What is a conditional branch?

Conditional branches are how computers can be programmed to make decisions based on varying conditions.

Without conditional branches, computers would not be able to 'Think'. 

How do conditional branches work?

There are 2 kinds of conditional branches in Visual Basic(excluding conditional branches in LINQ(Where))

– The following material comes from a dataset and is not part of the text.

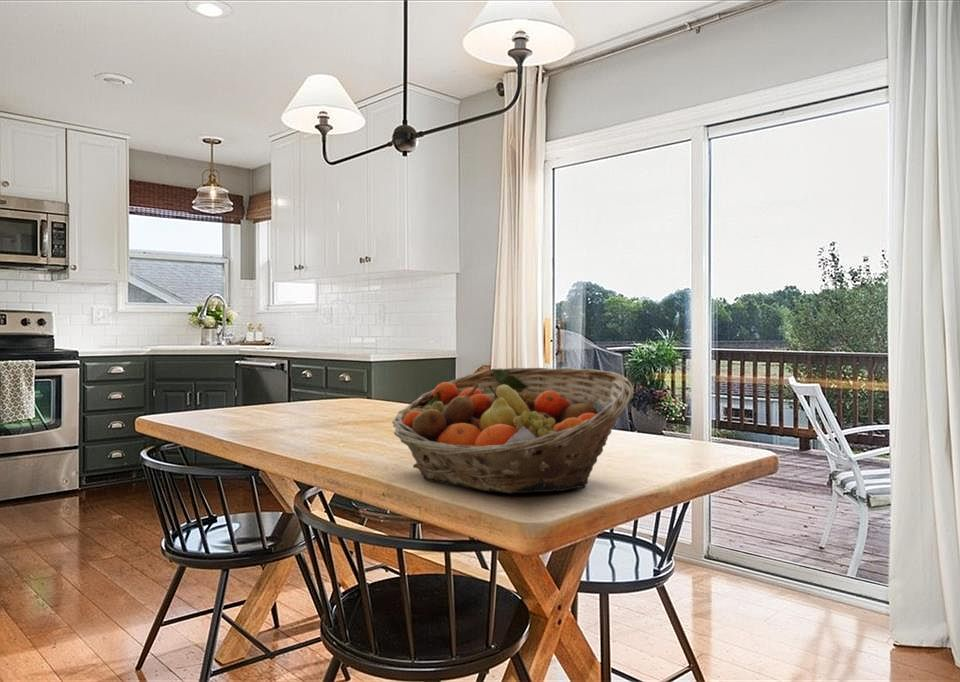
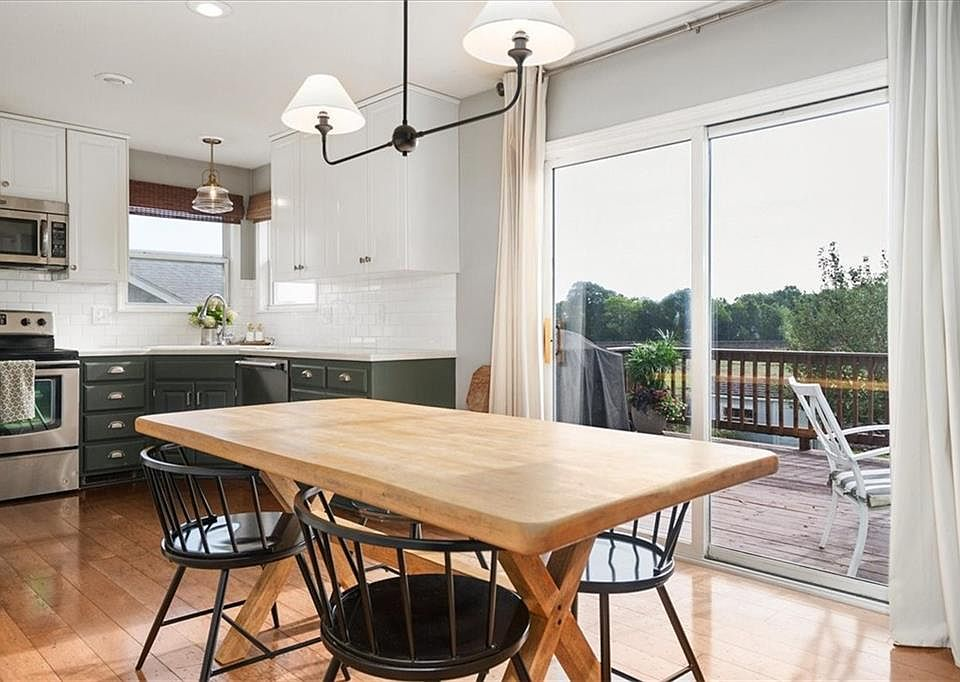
- fruit basket [391,367,635,494]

  • IF-Then - http://msdn.microsoft.com/en-us/library/752y8abs(v=vs.80).aspx
    • The first line of an If-Then statement evaluates an expression that is in-between the If and the Then like this: 
      • If <Expression> Then
      • But one thing many people fail to realize is that the expression in-between the If and the Then is reduced down to a Boolean value, before it is evaluated by the If-Then statement.
        • Example
        • (1 = 2) Will return a Boolean False
        • (1 = 1) Will return a Boolean True
        • (1 + 1 = 3) Will return a Boolean False
        • (1 > 3) Will return a Boolean False
        • (1 < 3) Will return a Boolean True
        • There are more predictable scenarios.
      • One more case to point out as well, an inversion in-between the If and Then will invert the expression, or is otherwise considered to be a part of the expression.
        • (Not 1 = 1) Will return a Boolean False
        • Not, inverts an input on an electronic level(Flip-Flops), and since computers only really understand 1's and 0's, a 1 is equivalent to a Boolean true, while a 0 is equivalent to a Boolean False. Knowing this, we know that the inversion(output of Not) for the number 1(True) is 0(False), and the inversion for the number 0 is the number 1.
      • In summary, the first line breaks down to this when being evaluated by If Then:    If <Boolean> Then
    • Now that the first line has come and gone, we go to the next line, but not really the next line, more like the next section. The next section includes however many lines are in-between the first line, and a statement such as "Else" or "ElseIf" or "End If".
      • This section, you can only arrive at if the first line simplified to this:  If <True> Then
      • You will never arrive in this section if the first line simplified to this:  If <False> Then
    • Now lets say that our first line reduced to this: If <False> Then
      • Since we would never arrive in the first block, we may arrive at a couple different places, depending on how you wrote your conditional branch.
        • We could Arrive at an ElseIf, which is going to work just like the first line of code: ElseIf <Expression>
        • In order to arrive in the next block after that ElseIf, the statement would have to simplify to this:  ElseIf <True>
        • So you can guess how this works, right?
    • You can have as many ElseIf statements as you want, and the rules remain the same.
    • Now lets say that you have gone through your first line, gone through all of your ElseIf's, and finally you end up here, at your last resort "Else". This branch will execute if:
      • 1.) You include it(It's optional)
      • 2.) All other branches failed to evaluate an expression that returned True.
      • That's it!
    • Finally, you arrive at your "End If" statement, which ends the conditional branch.
        • Example
        • Option Strict On
          Public Class Form1
              Private Sub Button1_Click(ByVal sender As System.Object, ByVal e As System.EventArgs) Handles Button1.Click
                  Dim Name As String = "Paul"
                  If Name = "Paul" Then
                      MsgBox("Hello Paul!")
                  ElseIf Name = "Jim" Then
                      MsgBox("Hello Jim")
                      MsgBox("Who are you?")
                  End If
              End Sub
          End Class
  • Select-Case - http://msdn.microsoft.com/en-us/library/cy37t14y(v=vs.71).aspx
    • Select Case works much in the same way that If-Then, except its more linear, and therefore neater.
      • Lets say your first line is Select Case 1
      • and your have 4 branches in that statement(Case 1, Case 2, Case 3, Case Else)
      • It's very simple, Select Case creates an expression out of the two parts you have provided
      • The first part you provide is in line 1, after Select Case:   Select Case <Expression>
      • Only this time, select case does not break it down to a Boolean(yet), select case puts it on one side of the equation.
      • 1 = ?
      • Now Select Case goes to each branch, placing the Case expression on the second side of the equation now.
      • If Select Case builds an expression that returns Boolean <True>, then that branch of code is executed.
      • If all other branches fail, and there is a Case Else branch included, then that branch will get executed
      • Otherwise End Select will be reached and the conditional branch will be done.
      • So in summary Select Case builds an expression, and then evaluates it on a case by case basis
      • <expression>=<expression>=boolean
      • Example
      • Option Strict On
        Public Class Form1
            Private Sub Button1_Click(ByVal sender As System.Object, ByVal e As System.EventArgs) Handles Button1.Click
                Dim Name As String = "Paul"
                Select Case Name
                    Case "Paul"
                        MsgBox("Hello Paul!")
                    Case "Jim"
                        MsgBox("Hello Jim!")
                    Case Else
                        MsgBox("Who are you?")
                End Select
            End Sub
        End Class


Conditional branches are a fundamental component of programming and computers.

I hope you find this helpful, Please edit if you find any errors or omissions.